Going through the data below, please show each line containing the string "APERTURE".
BEGIN Entries supplied
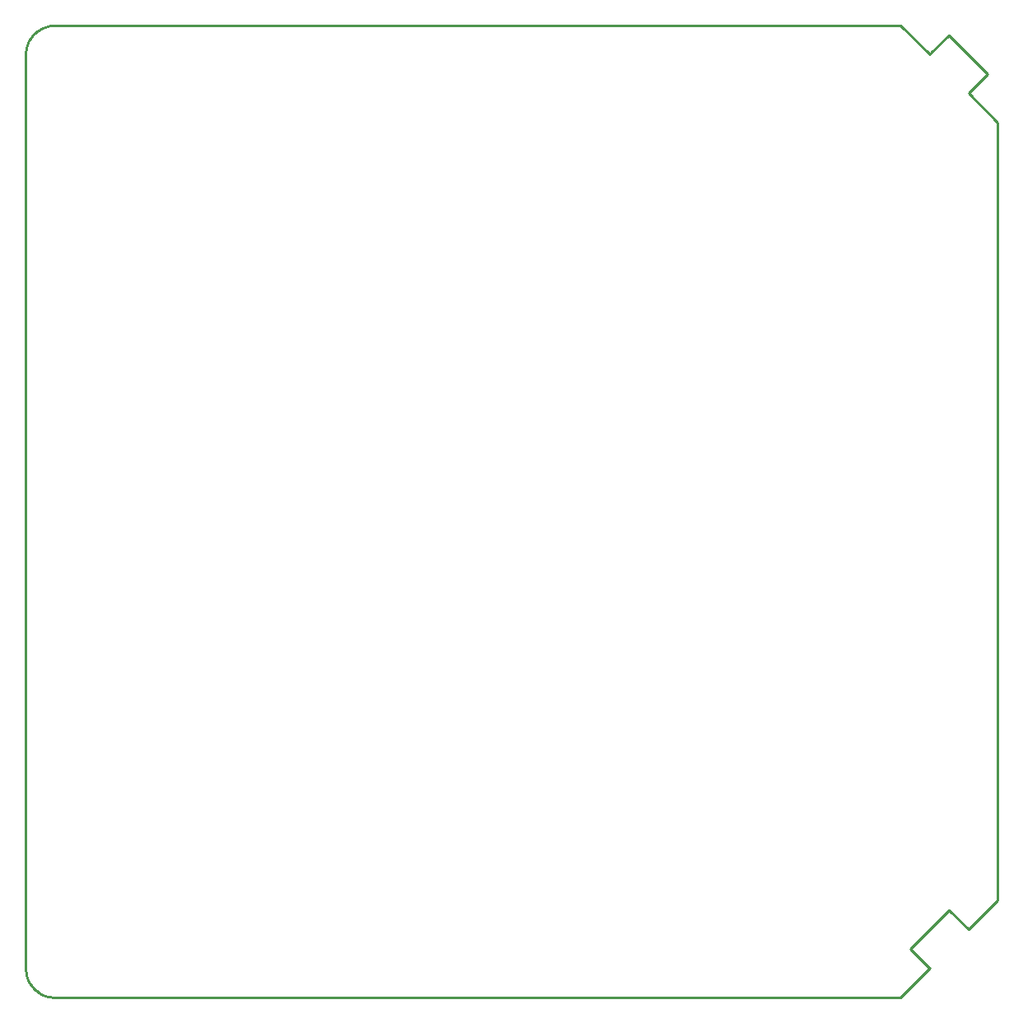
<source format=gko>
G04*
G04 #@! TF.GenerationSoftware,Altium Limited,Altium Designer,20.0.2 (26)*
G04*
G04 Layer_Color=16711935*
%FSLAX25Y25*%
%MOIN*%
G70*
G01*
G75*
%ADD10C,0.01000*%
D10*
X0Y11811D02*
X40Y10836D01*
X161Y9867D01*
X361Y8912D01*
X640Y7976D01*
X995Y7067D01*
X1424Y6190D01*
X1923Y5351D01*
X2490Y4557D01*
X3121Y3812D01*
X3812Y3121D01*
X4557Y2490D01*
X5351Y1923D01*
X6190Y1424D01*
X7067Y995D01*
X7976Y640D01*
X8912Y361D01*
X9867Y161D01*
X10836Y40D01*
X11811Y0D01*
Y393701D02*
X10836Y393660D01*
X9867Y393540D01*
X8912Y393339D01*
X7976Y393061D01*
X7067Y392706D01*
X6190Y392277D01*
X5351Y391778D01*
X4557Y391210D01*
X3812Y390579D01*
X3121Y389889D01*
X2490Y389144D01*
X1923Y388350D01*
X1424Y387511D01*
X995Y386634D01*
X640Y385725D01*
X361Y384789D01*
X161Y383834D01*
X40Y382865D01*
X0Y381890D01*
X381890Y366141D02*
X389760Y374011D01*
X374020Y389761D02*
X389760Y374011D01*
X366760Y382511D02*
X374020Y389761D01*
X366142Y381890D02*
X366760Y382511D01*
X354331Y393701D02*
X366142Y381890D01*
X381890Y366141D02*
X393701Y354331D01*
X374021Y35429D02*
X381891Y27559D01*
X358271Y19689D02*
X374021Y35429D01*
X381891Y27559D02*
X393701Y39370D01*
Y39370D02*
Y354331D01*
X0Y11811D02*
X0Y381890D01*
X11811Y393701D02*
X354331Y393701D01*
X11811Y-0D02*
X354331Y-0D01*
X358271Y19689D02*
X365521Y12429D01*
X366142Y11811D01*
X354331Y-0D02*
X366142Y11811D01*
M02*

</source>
END Entries supplied
BEGIN Entries supplied
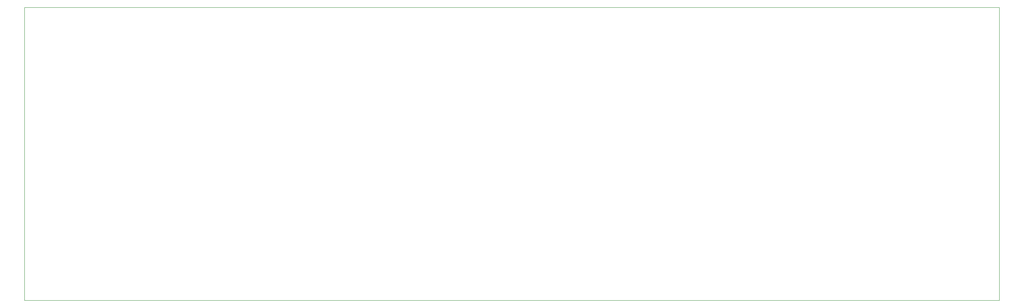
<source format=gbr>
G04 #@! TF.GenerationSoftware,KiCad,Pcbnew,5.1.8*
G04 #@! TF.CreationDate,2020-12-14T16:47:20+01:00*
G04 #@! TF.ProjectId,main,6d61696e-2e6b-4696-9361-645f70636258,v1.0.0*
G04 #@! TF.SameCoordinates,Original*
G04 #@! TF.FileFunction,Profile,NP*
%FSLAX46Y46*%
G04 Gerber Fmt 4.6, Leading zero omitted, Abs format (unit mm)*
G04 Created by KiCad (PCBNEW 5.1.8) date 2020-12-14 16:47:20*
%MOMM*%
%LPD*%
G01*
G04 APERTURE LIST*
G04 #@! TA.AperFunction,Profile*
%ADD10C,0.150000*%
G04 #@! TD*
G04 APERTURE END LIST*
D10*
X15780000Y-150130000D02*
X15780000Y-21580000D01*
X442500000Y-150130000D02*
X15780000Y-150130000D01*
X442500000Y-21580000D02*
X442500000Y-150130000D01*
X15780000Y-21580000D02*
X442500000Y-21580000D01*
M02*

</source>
END Entries supplied
BEGIN Entries supplied
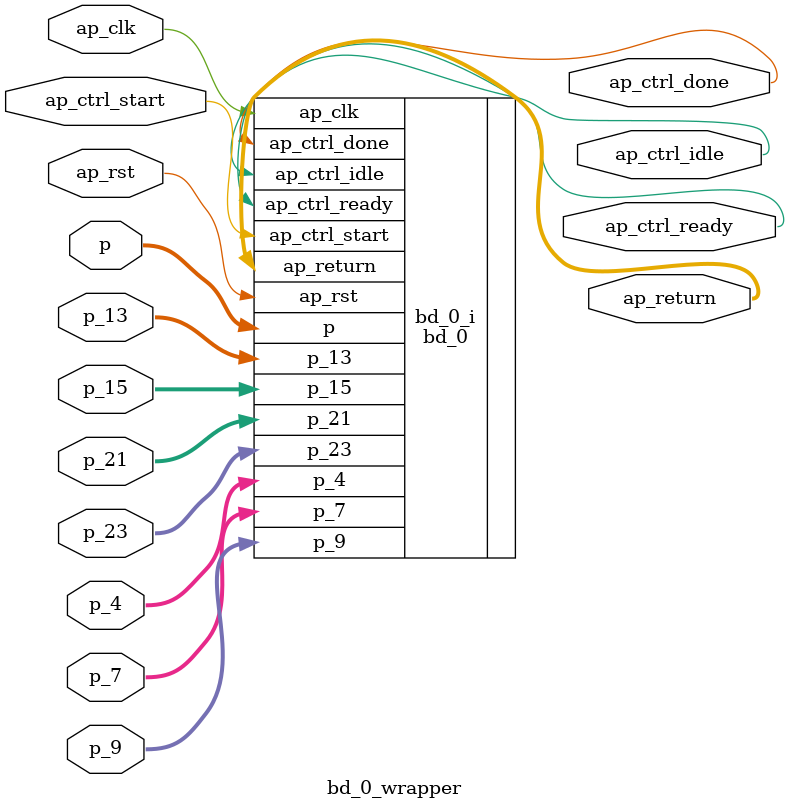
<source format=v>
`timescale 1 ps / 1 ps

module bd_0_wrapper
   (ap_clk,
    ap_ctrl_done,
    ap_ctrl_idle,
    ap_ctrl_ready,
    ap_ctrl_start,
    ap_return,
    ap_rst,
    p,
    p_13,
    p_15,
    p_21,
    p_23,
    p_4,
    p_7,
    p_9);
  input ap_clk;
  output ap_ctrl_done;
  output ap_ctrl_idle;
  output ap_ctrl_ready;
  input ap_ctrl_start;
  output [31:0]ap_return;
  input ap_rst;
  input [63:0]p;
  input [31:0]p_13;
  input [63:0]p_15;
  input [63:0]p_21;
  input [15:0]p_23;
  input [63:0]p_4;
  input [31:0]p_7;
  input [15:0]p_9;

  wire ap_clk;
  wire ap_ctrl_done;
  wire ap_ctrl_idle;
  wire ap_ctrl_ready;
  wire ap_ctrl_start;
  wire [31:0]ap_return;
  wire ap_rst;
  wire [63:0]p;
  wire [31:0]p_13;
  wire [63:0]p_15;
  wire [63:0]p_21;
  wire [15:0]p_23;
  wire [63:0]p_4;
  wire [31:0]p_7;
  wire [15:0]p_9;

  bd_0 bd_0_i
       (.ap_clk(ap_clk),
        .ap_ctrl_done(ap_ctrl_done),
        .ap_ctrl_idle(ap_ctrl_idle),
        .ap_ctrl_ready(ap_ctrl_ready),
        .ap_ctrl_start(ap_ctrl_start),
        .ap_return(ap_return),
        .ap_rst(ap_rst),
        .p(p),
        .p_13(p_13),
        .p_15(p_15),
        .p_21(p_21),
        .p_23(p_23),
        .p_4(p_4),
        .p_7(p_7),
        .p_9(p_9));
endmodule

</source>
END Entries supplied
Worked solution:
G04 APERTURE LIST*
G04 APERTURE END LIST*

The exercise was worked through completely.